Despite all the information you may have read, there is not one shred of supportable evidence that CFCs have found their way 40 miles up above the Earth. No one has ever found any up there because they are roughly five times heavier than air. They are like a brick in a swimming pool. It is not often that you will see a brick floating to the surface of your pool. CFCs are so dense that even as a gas you could fill a bucket with it and pour the contents of one bucket into another.
Not a shred of evidence except for thousands of measurements:
CFCs and other ozone depleting substances (ODS) are heavier than air. In a still room, they will pool on the floor. However, the atmosphere is anything but still. Numerous measurements have confirmed that these molecules are mixed nearly uniformly worldwide. In the same way that vinegar and oil normally separate when still, but mix when shaken, ozone depleting substances and air are thoroughly stirred together by winds in the troposphere.
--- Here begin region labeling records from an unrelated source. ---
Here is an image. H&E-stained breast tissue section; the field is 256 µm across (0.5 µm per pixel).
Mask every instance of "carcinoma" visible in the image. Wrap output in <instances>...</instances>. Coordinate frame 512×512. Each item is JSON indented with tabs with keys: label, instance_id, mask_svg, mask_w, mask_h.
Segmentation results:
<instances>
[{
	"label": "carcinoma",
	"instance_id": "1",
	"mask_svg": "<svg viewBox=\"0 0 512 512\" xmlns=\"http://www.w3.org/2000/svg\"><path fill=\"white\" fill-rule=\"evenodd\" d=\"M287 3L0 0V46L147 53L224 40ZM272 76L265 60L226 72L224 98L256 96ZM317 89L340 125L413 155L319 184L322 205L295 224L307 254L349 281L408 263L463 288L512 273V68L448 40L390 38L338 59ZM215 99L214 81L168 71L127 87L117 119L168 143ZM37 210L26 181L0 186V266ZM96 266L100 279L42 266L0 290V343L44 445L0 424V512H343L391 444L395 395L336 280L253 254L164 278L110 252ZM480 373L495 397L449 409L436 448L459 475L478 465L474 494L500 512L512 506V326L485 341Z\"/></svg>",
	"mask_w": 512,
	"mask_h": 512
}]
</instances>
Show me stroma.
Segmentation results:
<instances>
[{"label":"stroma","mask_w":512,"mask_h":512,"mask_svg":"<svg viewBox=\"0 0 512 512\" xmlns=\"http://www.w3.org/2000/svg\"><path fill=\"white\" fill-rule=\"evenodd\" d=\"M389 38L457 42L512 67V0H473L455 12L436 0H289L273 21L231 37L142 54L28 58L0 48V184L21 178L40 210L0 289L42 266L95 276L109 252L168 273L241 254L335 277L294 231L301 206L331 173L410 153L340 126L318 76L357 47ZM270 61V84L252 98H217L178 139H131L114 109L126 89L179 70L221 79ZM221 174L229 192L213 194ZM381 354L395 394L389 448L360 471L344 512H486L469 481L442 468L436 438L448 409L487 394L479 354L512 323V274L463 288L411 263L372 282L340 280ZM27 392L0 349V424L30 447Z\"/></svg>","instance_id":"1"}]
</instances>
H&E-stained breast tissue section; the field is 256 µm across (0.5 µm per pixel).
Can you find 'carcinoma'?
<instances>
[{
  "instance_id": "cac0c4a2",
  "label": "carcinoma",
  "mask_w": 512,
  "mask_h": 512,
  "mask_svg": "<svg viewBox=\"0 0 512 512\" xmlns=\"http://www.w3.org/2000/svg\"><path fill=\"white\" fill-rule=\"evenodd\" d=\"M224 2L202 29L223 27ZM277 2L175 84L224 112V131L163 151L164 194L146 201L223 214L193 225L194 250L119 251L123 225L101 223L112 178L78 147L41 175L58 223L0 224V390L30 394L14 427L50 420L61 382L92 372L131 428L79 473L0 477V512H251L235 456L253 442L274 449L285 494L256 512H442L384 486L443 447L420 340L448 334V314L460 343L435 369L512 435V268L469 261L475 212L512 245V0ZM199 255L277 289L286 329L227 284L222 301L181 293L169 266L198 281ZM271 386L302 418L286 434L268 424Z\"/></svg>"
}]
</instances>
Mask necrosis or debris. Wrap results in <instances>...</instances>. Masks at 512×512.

Winds are also why the location of CFC and other ODS emissions is essentially irrelevant. CFCs released from a car in the U.S. are as likely to find their way to the stratosphere over India as are molecules released from much closer countries like China. Once they mix through the troposphere, CFC molecules eventually move into the stratosphere. Thousands of measurements over several decades have firmly proven the existence of these heavier-than-air molecules in the ozone layer.